_ASSIGNED TASK_
Reproduce every line of text read from the records below, in the same order and wording, and omit the pictures themselves.

_DATASET ENTRIES_
----------------

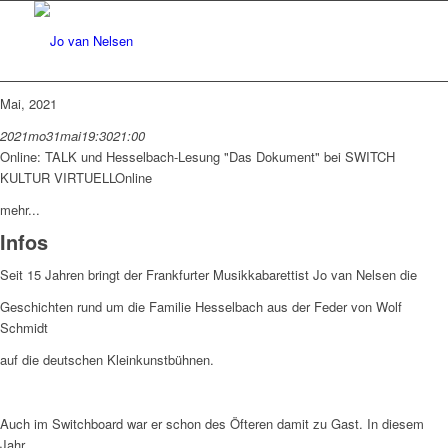
Mai, 2021
2021
mo
31
mai
19:30
21:00
Online: TALK und Hesselbach-Lesung "Das Dokument" bei SWITCH
KULTUR VIRTUELL
Online
mehr...
Infos
Seit 15 Jahren bringt der Frankfurter Musikkabarettist Jo van Nelsen die
Geschichten rund um die Familie Hesselbach aus der Feder von Wolf
Schmidt
auf die deutschen Kleinkunstbühnen.
Auch im Switchboard war er schon des Öfteren damit zu Gast. In diesem
Jahr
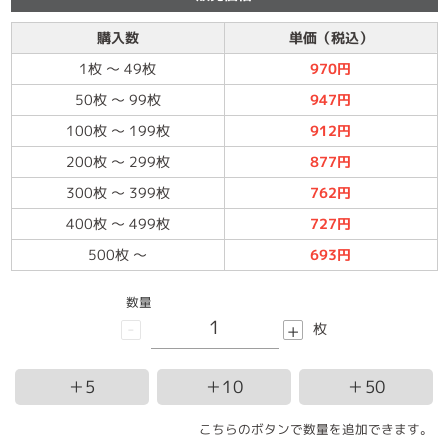
購入数
単価（税込）
1枚
～
49枚
970円
50枚
～
99枚
947円
100枚
～
199枚
912円
200枚
～
299枚
877円
300枚
～
399枚
762円
400枚
～
499枚
727円
500枚
～
693円
数量
-
+
枚
＋5
＋10
＋50
こちらのボタンで数量を追加できます。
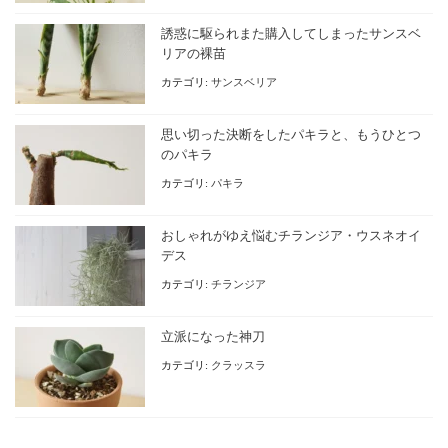
誘惑に駆られまた購入してしまったサンスベ
リアの裸苗
カテゴリ:
サンスベリア
思い切った決断をしたパキラと、もうひとつ
のパキラ
カテゴリ:
パキラ
おしゃれがゆえ悩むチランジア・ウスネオイ
デス
カテゴリ:
チランジア
立派になった神刀
カテゴリ:
クラッスラ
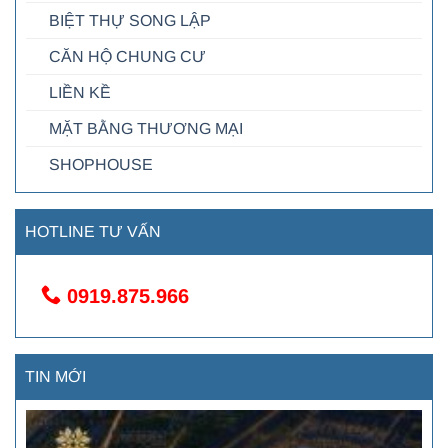
BIỆT THỰ SONG LẬP
CĂN HỘ CHUNG CƯ
LIỀN KỀ
MẶT BẰNG THƯƠNG MẠI
SHOPHOUSE
HOTLINE TƯ VẤN
0919.875.966
TIN MỚI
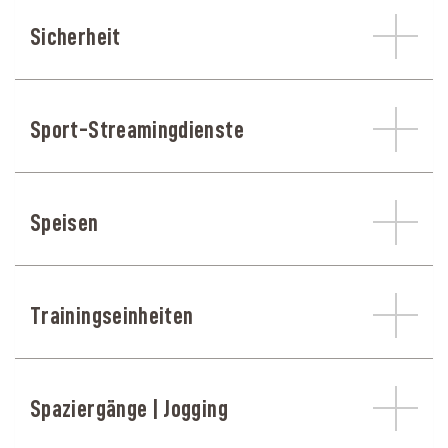
Sicherheit
Sport-Streamingdienste
Speisen
Trainingseinheiten
Spaziergänge | Jogging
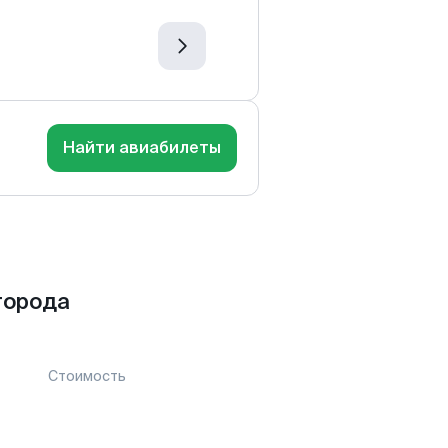
Найти авиабилеты
города
Стоимость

----------------

_WRITTEN SOLUTION_
Mai, 2021
2021
mo
31
mai
19:30
21:00
Online: TALK und Hesselbach-Lesung "Das Dokument" bei SWITCH
KULTUR VIRTUELL
Online
mehr...
Infos
Seit 15 Jahren bringt der Frankfurter Musikkabarettist Jo van Nelsen die
Geschichten rund um die Familie Hesselbach aus der Feder von Wolf
Schmidt
auf die deutschen Kleinkunstbühnen.
Auch im Switchboard war er schon des Öfteren damit zu Gast. In diesem
Jahr
購入数
単価（税込）
1枚
～
49枚
970円
50枚
～
99枚
947円
100枚
～
199枚
912円
200枚
～
299枚
877円
300枚
～
399枚
762円
400枚
～
499枚
727円
500枚
～
693円
数量
-
+
枚
＋5
＋10
＋50
こちらのボタンで数量を追加できます。
誘惑に駆られまた購入してしまったサンスベ
リアの裸苗
カテゴリ:
サンスベリア
思い切った決断をしたパキラと、もうひとつ
のパキラ
カテゴリ:
パキラ
おしゃれがゆえ悩むチランジア・ウスネオイ
デス
カテゴリ:
チランジア
立派になった神刀
カテゴリ:
クラッスラ
BIỆT THỰ SONG LẬP
CĂN HỘ CHUNG CƯ
LIỀN KỀ
MẶT BẰNG THƯƠNG MẠI
SHOPHOUSE
HOTLINE TƯ VẤN
0919.875.966
TIN MỚI
Sicherheit
Sport-Streamingdienste
Speisen
Trainingseinheiten
Spaziergänge | Jogging
Найти авиабилеты
города
Стоимость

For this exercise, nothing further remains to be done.